La recherche et l’innovation ne peuvent pas être le domaine réservé du chef de l’État - Communiqué de presse du SNESUP-FSU du 7 décembre 2023
Le 7 décembre, le président de la République a annoncé la création d'un « Conseil présidentiel de la Science » et confirmé la nomination de douze chercheuses ou chercheurs, notoirement honoré·es. Missionné pour penser l’avenir à travers les innovations scientifiques et technologiques structurantes, la fonction de ce conseil, avant même qu’il soit officialisé, pouvait être questionnée. Cet organe n'aurait-il pas pour seule fonction de légitimer les décisions surplombantes de l’exécutif ? L’inquiétude est d’autant plus forte qu’il sera exigé une confidentialité des échanges alors que la recherche scientifique est faite de transparence et de débats contradictoires entre pairs d'une même discipline, notamment lorsqu'il s'agit de grands enjeux scientifiques.

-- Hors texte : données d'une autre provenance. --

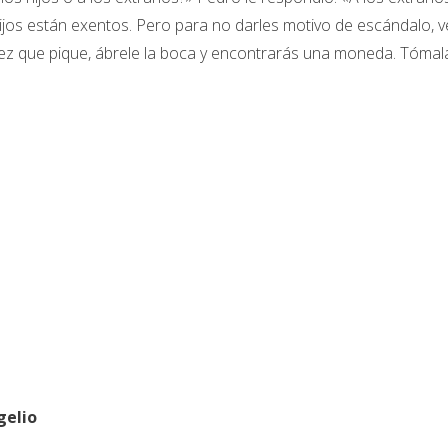
 hijos están exentos. Pero para no darles motivo de escándalo, v
 pez que pique, ábrele la boca y encontrarás una moneda. Tómal
gelio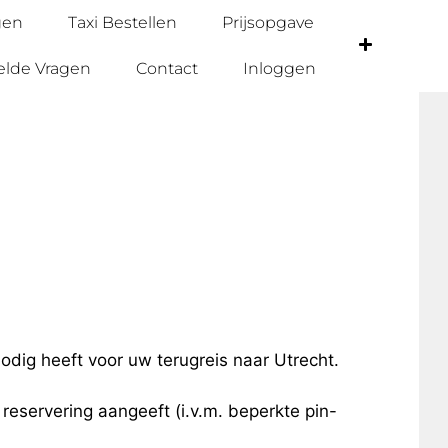
gen
Taxi Bestellen
Prijsopgave
elde Vragen
Contact
Inloggen
nodig heeft voor uw terugreis naar Utrecht.
e reservering aangeeft (i.v.m. beperkte pin-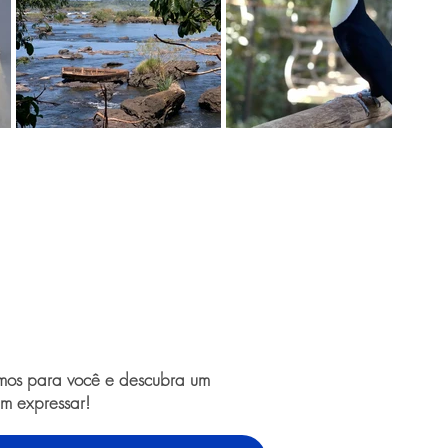
amos para você e descubra um
m expressar!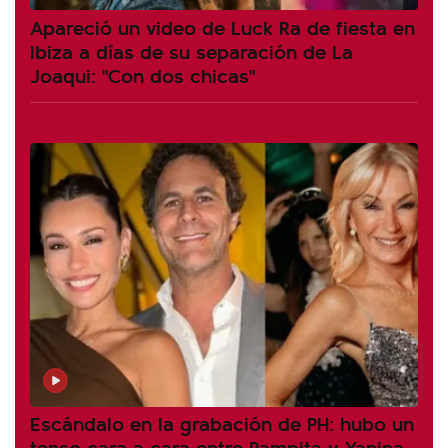
Apareció un video de Luck Ra de fiesta en
Ibiza a días de su separación de La
Joaqui: "Con dos chicas"
Escándalo en la grabación de PH: hubo un
tenso cara a cara entre Pampita y Yanina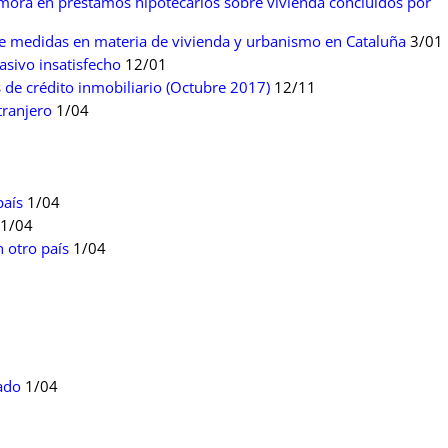
emora en préstamos hipotecarios sobre vivienda concluidos por
de medidas en materia de vivienda y urbanismo en Cataluña
3/01
sivo insatisfecho
12/01
 de crédito inmobiliario (Octubre 2017)
12/11
tranjero
1/04
país
1/04
1/04
n otro país
1/04
ado
1/04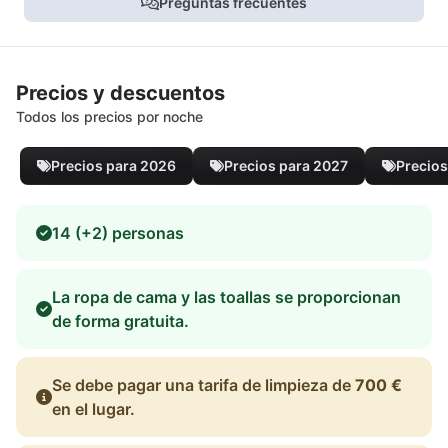
Preguntas frecuentes
Precios y descuentos
Todos los precios por noche
Precios para 2026
Precios para 2027
Precios
14 (+2) personas
La ropa de cama y las toallas se proporcionan
de forma gratuita.
Se debe pagar una tarifa de limpieza de
700 €
en el lugar.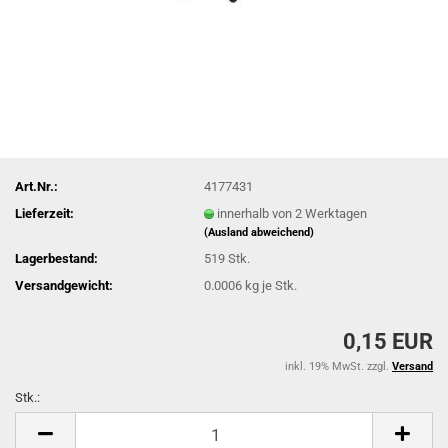
Art.Nr.:
4177431
Lieferzeit:
innerhalb von 2 Werktagen
(Ausland abweichend)
Lagerbestand:
519
Stk.
Versandgewicht:
0.0006
kg je Stk.
0,15 EUR
inkl. 19% MwSt. zzgl.
Versand
Stk.:
Stk.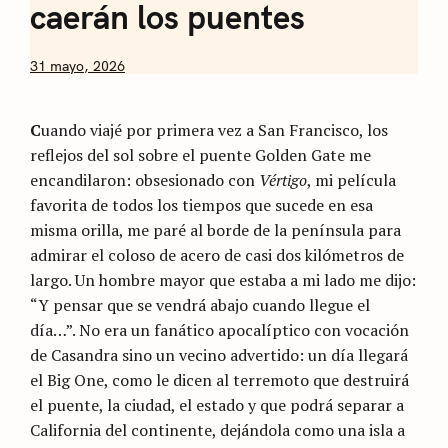
caerán los puentes
by
31 mayo, 2026
Nicolás
Artusi
C
uando viajé por primera vez a San Francisco, los
reflejos del sol sobre el puente Golden Gate me
encandilaron: obsesionado con
Vértigo
, mi película
favorita de todos los tiempos que sucede en esa
misma orilla, me paré al borde de la península para
admirar el coloso de acero de casi dos kilómetros de
largo. Un hombre mayor que estaba a mi lado me dijo:
“Y pensar que se vendrá abajo cuando llegue el
día…”. No era un fanático apocalíptico con vocación
de Casandra sino un vecino advertido: un día llegará
el Big One, como le dicen al terremoto que destruirá
el puente, la ciudad, el estado y que podrá separar a
California del continente, dejándola como una isla a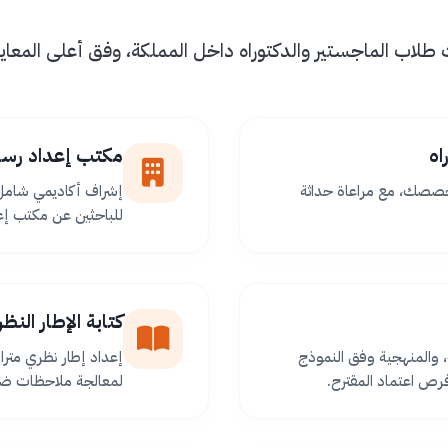
اب الماجستير والدكتوراه داخل المملكة، وفق أعلى المعايير 
اه
مكتب إعداد رسا
خصصك، مع مراعاة حداثة
إشراف أكاديمي شامل 
للباحثين عن مكتب إعد
كتابة الإطار الن
 والمنهجية وفق النموذج
إعداد إطار نظري مترا
ص اعتماد المقترح.
لمعالجة ملاحظات ضعف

L'objectif du président est d’accélérer le plan « France 2030 » afin de faire de la France un pays à la pointe des « technologies innovantes ».. En proposant de « poser les bases de la stratégie de recherche de la France » à l’horizon 2030-2040, voire 2050, l'exécutif impose ses vues et confond recherche et innovation, cette dernière étant qui plus est réduite à la seule innovation de rupture technologique.
Le président annonce aussi des mesures issues des préconisations du rapport Gillet, que le SNESUP-FSU a critiquées dès sa sortie (voir communiqué ici et dossier thématique ici). Elles portent, d’abord, sur la création d’agences de programme qui visent à transformer la politique de recherche par une centralisation du pilotage de la recherche par l'exécutif. Emmanuel Macron dit, par ailleurs, souhaiter développer davantage l’autonomie des universités dans une logique d’accroissement des politiques de site. Or, le modèle qu’il défend est bien celui d’une centralisation et d’un contrôle renforcé ; on voit mal comment les sites universitaires ne seraient pas réduits à des opérateurs territoriaux de recherche, les grands programmes et la nature des appels d'offres les contraignant dans leurs choix scientifiques. Le risque est grand que la recherche fondamentale, dans toute sa diversité, soit ici largement oubliée..
La recherche et l’innovation française n’ont pas besoin d’un énième comité Théodule et encore moins d’une hypercentralisation, mais de moyens financiers nouveaux au moins à hauteur de 3 % du PIB quand pour l’heure la France ne consacre aujourd’hui que 2,2 % de son PIB à la recherche, et encore beaucoup moins à la recherche publique ! Les chercheur·es et enseignant·es-chercheur·es, quant à elles et eux, ont besoin de stabilité, de temps et de sérénité, pour effectuer une recherche libre et de qualité, au service du bien commun et dans tous les domaines.
La recherche est avant tout l'affaire des chercheur·es, enseignant·es-chercheur·es, au sein des équipes de recherche et des structures collégiales, composées de membres élu.es et nommé.es dans des instances académiques. Elle ne peut pas et ne veut pas être le domaine réservé du chef de l'État.